Rosendale is associated with three Presidents, Woodrow Wilson (1913-1921), Warren G. Harding (1921-1923), and Franklin Delano Roosevelt (1933-1945).
Among the documents and artifacts found during the restoration of Rosendale was the original Guestbook bearing the signature of Ellen Oxson Wilson, first wife of Woodrow Wilson and the future First Lady of the United States, for a February 6, 1908 dinner in her honor.
A copy, along with the newspaper article which accompanied the Guestbook, is on display in the Museum Room.
The Wilsons were life long friends with the family which bought Rosendale from the original owners of the property, the Rosenberger family, in 1920.
The three daughters of Woodrow and Ellen, Jessi (Mrs. Francis B. Sayre), Eleanor (Mrs. W.G. McAdoo) and Miss Margaret Woodrow Wilson, along with President Wilson’s second wife Edith Bolling Galt Wilson, attended a lavish luncheon at Rosendale for President Franklin Delano Roosevelt on April 22, 1939.
FDR’s “Guest List” is also on display in the Museum Room, as is a President Harding invitation to dinner at The White House on January 26, 1922.
Evolution of the Rosendale “Mansion”
There is an 1870s photo of the Rosendale “mansion” and Smith Creek below showing a man in a canoe with the name “Rosendale” on it on display in the Museum Room.
We don’t know the exact year the name “Rosendale” came into being, but it was sometime between 1800 and 1825. Originally 3000 acres, by 1850 the 500 acre Rosenberger property was called the “Rosendale plantation.”
Family tradition has it that the original two story log structure (now the dining room and James Madison suite) was built by George Rosenberger circa 1790. His son George W., who became famous in the mid 1850s for importing “fine breeds of stock,” was born at Rosendale in 1823 and inherited the house in 1858. While the huge barn at Rosendale was burned by Union soldiers during the Civil War, the house was spared because George W. was a “Northern sympathizer.” According to documents in the Rosenberger family archives kept at the Virginia Military Institute, George W. hired a substitute to take his place fighting for the Confederacy.
In 1870, Mr. Rosenberger more than doubled the size of the original structure, turning the “two over two” log cabin into the east wing of a beautiful new Anti-Bellum “mansion.” A kitchen and a bedroom above (now the Andrew Jackson suite) were added onto the east end of the log house and a 40 ft. two story porch was built on the south side. New north and south wings consisting of four rooms (now the Museum room, Franklin Delano Roosevelt, Woodrow Wilson suites, and the owner’s “Master suite”), separated by a stair hall, were added onto the west side of the log cabin. A grand west main entrance facing Smith Creek was built, as was a single story front porch.

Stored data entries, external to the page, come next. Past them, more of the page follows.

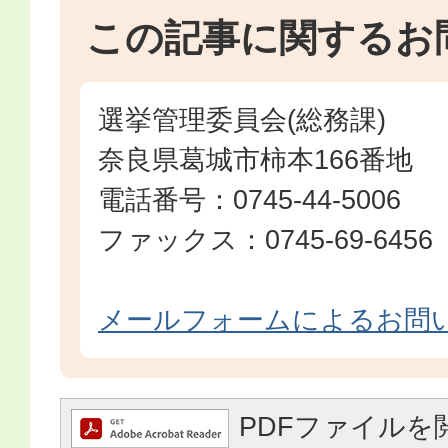
この記事に関するお
選挙管理委員会(総務課)
奈良県葛城市柿本166番地
電話番号：0745-44-5006
ファックス：0745-69-6456
メールフォームによるお問
PDFファイルを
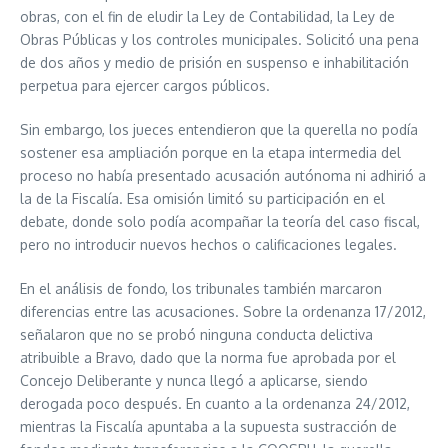
obras, con el fin de eludir la Ley de Contabilidad, la Ley de
Obras Públicas y los controles municipales. Solicitó una pena
de dos años y medio de prisión en suspenso e inhabilitación
perpetua para ejercer cargos públicos.
Sin embargo, los jueces entendieron que la querella no podía
sostener esa ampliación porque en la etapa intermedia del
proceso no había presentado acusación autónoma ni adhirió a
la de la Fiscalía. Esa omisión limitó su participación en el
debate, donde solo podía acompañar la teoría del caso fiscal,
pero no introducir nuevos hechos o calificaciones legales.
En el análisis de fondo, los tribunales también marcaron
diferencias entre las acusaciones. Sobre la ordenanza 17/2012,
señalaron que no se probó ninguna conducta delictiva
atribuible a Bravo, dado que la norma fue aprobada por el
Concejo Deliberante y nunca llegó a aplicarse, siendo
derogada poco después. En cuanto a la ordenanza 24/2012,
mientras la Fiscalía apuntaba a la supuesta sustracción de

After Colonel E.T. Brown, the owner of Endless Caverns, purchased the house and the 356 acre Rosendale farm adjoining his Endless Caverns property, he “anticipated making extensive changes and improvements” (Valley, January 30, 1920), and he did. Brown added a two story addition to the south side of the 1870 addition. He also removed the 1870 front porch and built a new two story porch further out from the house. In 1928-30, a single story porch on the north side of the 1870 addition was enclosed which is now the library.
Rosendale is described in many historical documents as “The frequent scene of much lavish hospitality.” A November 9, 1902 obituary of George W. Rosenberger reads that the “old home was one of the most beautiful in its section and was well suited to entertaining in true Virginia style.”

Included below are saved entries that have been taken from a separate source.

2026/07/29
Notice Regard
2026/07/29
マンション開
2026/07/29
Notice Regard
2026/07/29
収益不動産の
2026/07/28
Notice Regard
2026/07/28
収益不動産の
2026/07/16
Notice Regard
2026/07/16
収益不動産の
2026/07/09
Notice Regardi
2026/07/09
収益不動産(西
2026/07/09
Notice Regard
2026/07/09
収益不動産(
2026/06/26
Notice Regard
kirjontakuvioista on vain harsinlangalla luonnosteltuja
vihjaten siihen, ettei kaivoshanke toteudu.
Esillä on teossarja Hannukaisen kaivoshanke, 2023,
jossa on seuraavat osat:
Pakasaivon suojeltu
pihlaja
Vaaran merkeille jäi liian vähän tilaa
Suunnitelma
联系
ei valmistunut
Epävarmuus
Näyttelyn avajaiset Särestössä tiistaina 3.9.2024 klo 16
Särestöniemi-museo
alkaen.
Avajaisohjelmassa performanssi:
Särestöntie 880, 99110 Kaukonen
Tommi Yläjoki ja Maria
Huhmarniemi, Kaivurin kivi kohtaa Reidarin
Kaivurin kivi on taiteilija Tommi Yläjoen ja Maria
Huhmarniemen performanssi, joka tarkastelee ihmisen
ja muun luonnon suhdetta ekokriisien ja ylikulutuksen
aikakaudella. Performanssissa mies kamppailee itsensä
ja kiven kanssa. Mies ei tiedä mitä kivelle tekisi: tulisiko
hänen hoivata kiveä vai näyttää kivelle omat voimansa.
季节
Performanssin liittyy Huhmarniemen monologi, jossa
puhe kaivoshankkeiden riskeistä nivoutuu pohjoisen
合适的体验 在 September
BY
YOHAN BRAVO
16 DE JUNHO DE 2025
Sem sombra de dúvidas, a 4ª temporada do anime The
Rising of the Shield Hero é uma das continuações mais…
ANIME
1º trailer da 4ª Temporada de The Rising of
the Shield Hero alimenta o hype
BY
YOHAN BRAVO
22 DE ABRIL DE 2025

A second obituary confirms that “Rosendale was known far and wide, where mirth, music, good cheer and pleasure did much abound.”
“Especially did he take great pride in his home, where warm hospitality was dispensed with a hearty welcome,” a third obituary reads.
According to the 1937 book Historic Homes of Northern Virginia, “The Browns have kept up the ‘Rosendale’ tradition.”
A complete list entitled “Among the Guests of Edward and Esther Brown at The Farmhouse, Endless Caverns, New Market, Virginia, May 1932-January 1961”compiled by Esther Brown is on display in the Museum Room.
More on Rosendale’s history, including a binder book and studies done by the James Madison University’s Department of History and Preservation can be found in the Museum Room.